THE PROBLEM: Return the data verbatim, without pictures.

SUPPLIED INFORMATION:
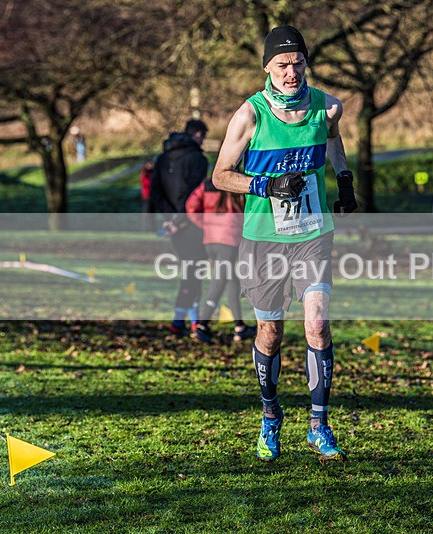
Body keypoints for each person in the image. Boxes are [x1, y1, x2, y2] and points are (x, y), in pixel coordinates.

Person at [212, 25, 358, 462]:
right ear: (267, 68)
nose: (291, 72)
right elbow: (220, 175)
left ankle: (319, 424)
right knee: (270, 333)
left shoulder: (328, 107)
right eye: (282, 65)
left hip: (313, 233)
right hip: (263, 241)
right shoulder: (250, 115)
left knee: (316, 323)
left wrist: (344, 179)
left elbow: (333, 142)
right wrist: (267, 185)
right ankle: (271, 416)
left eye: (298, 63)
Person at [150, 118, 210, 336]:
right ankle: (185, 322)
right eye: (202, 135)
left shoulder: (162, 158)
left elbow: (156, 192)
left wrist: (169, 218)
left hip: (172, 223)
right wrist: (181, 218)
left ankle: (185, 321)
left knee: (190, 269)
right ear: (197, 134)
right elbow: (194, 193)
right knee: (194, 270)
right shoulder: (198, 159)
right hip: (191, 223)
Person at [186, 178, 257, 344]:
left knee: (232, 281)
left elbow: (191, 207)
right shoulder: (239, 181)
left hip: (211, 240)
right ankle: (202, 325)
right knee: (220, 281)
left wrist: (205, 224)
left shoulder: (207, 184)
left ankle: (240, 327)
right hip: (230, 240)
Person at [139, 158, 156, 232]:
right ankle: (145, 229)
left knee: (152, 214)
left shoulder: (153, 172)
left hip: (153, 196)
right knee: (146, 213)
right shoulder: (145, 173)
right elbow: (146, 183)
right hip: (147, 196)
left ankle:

SOLUTION TO THE PROBLEM:
Body keypoints for each person in the image. Boxes are [x1, y1, x2, y2] and points are (x, y), in pixel coordinates.

Person at [212, 25, 358, 462]:
right ear: (267, 68)
nose: (291, 72)
right elbow: (220, 175)
left ankle: (319, 424)
right knee: (270, 333)
left shoulder: (328, 107)
right eye: (282, 65)
left hip: (313, 233)
right hip: (263, 241)
right shoulder: (250, 115)
left knee: (316, 323)
left wrist: (344, 179)
left elbow: (333, 142)
right wrist: (267, 185)
right ankle: (271, 416)
left eye: (298, 63)
Person at [150, 118, 210, 336]:
right ankle: (185, 322)
right eye: (202, 135)
left shoulder: (162, 158)
left elbow: (156, 192)
left wrist: (169, 218)
left hip: (172, 223)
right wrist: (181, 218)
left ankle: (185, 321)
left knee: (190, 269)
right ear: (197, 134)
right elbow: (194, 193)
right knee: (194, 270)
right shoulder: (198, 159)
right hip: (191, 223)
Person at [186, 178, 257, 344]:
left knee: (232, 281)
left elbow: (191, 207)
right shoulder: (239, 181)
left hip: (211, 240)
right ankle: (202, 325)
right knee: (220, 281)
left wrist: (205, 224)
left shoulder: (207, 184)
left ankle: (240, 327)
right hip: (230, 240)
Person at [139, 158, 156, 232]:
right ankle: (145, 229)
left knee: (152, 214)
left shoulder: (153, 172)
left hip: (153, 196)
right knee: (146, 213)
right shoulder: (145, 173)
right elbow: (146, 183)
right hip: (147, 196)
left ankle:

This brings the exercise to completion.